Copy everything from the start of the records down through the line containing "color calibration: x", keeping every character unchanged.
-- begin MATERIAL SHOWN --
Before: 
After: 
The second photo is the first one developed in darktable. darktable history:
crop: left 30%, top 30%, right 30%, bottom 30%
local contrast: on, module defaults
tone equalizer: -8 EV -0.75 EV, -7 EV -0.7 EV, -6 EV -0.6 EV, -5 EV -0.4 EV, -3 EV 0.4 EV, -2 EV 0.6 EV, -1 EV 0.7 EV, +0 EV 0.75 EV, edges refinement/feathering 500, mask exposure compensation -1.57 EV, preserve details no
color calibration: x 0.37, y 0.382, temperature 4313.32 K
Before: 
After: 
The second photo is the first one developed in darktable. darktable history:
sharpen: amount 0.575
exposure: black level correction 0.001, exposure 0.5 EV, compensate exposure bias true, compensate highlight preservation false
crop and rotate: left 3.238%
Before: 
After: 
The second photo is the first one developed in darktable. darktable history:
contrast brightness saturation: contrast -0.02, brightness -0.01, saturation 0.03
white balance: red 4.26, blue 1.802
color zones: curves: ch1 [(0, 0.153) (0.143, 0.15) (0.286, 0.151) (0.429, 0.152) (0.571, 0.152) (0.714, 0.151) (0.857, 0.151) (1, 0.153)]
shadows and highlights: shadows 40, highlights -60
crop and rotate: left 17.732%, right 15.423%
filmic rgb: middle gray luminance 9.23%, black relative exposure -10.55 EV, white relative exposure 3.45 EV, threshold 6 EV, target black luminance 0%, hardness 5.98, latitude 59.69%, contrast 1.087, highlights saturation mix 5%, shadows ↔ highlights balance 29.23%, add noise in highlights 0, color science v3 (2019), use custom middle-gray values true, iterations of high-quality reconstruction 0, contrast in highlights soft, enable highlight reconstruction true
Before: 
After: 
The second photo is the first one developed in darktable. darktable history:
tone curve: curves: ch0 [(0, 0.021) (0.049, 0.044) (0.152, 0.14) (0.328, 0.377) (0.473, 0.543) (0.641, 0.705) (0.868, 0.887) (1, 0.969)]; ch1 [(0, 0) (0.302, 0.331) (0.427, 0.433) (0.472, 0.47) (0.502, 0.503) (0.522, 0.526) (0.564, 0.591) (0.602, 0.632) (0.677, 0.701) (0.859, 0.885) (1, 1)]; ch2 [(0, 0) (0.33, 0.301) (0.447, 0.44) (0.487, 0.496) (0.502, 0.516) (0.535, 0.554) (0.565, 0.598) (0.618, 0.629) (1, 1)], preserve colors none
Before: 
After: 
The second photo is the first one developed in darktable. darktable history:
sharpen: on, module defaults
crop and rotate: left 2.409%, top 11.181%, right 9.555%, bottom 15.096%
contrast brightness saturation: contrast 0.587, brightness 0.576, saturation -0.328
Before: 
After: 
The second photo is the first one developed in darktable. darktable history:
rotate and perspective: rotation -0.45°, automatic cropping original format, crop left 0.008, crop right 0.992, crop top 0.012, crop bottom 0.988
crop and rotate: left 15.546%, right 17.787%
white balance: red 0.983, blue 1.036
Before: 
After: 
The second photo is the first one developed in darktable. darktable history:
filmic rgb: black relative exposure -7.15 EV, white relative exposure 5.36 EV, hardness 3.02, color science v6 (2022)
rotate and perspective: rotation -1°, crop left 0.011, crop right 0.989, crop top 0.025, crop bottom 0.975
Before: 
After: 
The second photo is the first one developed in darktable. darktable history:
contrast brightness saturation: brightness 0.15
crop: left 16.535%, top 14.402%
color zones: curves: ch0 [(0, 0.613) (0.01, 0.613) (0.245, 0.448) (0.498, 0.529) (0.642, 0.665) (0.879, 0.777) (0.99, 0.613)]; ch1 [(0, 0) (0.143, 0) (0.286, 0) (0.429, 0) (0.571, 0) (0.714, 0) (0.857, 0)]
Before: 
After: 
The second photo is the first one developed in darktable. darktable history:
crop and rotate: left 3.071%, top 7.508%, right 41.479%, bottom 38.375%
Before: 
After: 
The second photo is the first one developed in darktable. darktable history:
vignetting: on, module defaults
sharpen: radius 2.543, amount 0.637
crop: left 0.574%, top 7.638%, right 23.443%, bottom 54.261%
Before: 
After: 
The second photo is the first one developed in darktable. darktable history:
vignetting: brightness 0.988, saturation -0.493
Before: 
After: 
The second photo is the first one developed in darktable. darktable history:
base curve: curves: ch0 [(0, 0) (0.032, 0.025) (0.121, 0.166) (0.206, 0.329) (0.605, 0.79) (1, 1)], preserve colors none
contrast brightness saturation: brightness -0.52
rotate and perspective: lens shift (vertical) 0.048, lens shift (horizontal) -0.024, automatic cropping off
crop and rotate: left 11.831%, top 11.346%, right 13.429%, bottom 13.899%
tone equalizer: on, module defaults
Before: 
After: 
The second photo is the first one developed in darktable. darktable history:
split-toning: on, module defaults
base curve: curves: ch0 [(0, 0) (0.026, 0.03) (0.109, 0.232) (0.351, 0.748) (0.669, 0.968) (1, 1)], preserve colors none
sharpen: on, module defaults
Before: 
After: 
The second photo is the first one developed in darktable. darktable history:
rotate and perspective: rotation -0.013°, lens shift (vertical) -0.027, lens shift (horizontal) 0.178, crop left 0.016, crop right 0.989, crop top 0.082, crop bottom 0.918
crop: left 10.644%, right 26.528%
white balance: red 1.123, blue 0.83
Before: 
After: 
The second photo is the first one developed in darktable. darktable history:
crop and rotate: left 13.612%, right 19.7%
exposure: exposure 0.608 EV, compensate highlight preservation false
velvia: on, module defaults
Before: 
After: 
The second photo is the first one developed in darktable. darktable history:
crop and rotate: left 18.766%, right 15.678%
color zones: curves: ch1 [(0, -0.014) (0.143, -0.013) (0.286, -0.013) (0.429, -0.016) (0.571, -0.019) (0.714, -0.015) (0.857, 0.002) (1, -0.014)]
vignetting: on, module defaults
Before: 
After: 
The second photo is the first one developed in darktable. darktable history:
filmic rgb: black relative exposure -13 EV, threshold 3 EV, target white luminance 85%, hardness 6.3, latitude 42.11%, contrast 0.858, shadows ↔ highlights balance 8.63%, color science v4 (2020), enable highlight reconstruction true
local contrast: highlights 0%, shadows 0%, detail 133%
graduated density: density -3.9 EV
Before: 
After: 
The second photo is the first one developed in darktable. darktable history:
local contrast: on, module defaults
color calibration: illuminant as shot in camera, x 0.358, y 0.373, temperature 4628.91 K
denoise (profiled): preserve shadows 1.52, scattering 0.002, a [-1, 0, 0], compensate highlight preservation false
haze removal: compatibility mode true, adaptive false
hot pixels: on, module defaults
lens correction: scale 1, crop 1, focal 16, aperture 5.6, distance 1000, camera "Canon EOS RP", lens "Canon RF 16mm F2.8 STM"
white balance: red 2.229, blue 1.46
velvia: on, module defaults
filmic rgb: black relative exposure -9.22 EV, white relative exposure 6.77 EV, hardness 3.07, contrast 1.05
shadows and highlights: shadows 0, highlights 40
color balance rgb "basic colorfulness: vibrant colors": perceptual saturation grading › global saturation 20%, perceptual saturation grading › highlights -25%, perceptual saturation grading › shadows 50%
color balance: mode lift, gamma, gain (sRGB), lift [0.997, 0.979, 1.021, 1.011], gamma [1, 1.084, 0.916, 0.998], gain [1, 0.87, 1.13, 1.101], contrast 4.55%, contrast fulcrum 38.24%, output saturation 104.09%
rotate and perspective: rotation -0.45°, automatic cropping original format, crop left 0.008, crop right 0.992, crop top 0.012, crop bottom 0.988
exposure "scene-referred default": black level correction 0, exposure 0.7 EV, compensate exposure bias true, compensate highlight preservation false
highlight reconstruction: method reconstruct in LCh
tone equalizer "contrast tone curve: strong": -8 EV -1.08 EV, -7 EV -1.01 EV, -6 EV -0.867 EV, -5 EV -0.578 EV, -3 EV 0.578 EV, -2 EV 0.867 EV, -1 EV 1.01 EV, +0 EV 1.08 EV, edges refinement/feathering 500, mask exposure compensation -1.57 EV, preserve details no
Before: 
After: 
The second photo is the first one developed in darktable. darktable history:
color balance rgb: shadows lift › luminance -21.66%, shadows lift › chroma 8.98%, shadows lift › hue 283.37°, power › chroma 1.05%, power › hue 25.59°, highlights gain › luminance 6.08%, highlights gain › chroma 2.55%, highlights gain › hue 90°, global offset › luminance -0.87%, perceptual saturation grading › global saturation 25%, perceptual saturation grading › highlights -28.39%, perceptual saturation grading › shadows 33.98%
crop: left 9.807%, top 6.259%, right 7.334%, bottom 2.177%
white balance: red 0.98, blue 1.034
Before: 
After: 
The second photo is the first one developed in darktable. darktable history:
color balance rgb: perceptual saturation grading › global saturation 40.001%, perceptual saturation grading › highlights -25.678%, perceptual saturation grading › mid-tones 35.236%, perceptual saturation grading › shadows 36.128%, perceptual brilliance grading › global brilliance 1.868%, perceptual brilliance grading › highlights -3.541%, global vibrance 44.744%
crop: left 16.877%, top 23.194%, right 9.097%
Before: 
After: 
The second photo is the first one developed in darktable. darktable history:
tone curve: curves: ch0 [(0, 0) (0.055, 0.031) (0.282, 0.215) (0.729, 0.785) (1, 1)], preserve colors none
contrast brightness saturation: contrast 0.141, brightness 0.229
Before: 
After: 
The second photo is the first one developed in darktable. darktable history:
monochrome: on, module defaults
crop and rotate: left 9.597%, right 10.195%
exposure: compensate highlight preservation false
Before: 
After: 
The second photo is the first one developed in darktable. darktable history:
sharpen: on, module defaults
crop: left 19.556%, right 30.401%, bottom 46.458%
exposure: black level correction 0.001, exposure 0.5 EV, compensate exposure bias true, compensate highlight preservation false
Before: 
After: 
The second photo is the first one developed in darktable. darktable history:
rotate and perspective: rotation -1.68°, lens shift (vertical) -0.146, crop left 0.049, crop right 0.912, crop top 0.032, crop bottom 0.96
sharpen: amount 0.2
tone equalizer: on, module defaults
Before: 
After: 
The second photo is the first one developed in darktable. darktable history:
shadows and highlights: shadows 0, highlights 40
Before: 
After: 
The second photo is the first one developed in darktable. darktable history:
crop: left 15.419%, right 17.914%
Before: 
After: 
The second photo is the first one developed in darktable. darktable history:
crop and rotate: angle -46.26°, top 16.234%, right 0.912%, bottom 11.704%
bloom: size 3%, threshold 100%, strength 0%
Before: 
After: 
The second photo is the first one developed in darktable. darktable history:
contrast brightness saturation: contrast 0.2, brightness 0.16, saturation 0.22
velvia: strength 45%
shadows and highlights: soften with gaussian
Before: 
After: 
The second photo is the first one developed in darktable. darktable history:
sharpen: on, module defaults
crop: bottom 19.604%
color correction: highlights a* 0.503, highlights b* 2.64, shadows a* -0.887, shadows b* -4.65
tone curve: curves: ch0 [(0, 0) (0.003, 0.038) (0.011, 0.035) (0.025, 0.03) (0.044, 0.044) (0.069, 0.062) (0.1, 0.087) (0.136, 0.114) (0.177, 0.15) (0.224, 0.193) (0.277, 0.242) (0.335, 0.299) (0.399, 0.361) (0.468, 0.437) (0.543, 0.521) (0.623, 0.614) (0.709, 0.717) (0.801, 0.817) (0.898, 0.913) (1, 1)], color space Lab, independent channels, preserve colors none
-- end MATERIAL SHOWN --
RESULT:
Before: 
After: 
The second photo is the first one developed in darktable. darktable history:
crop: left 30%, top 30%, right 30%, bottom 30%
local contrast: on, module defaults
tone equalizer: -8 EV -0.75 EV, -7 EV -0.7 EV, -6 EV -0.6 EV, -5 EV -0.4 EV, -3 EV 0.4 EV, -2 EV 0.6 EV, -1 EV 0.7 EV, +0 EV 0.75 EV, edges refinement/feathering 500, mask exposure compensation -1.57 EV, preserve details no
color calibration: x 0.37, y 0.382, temperature 4313.32 K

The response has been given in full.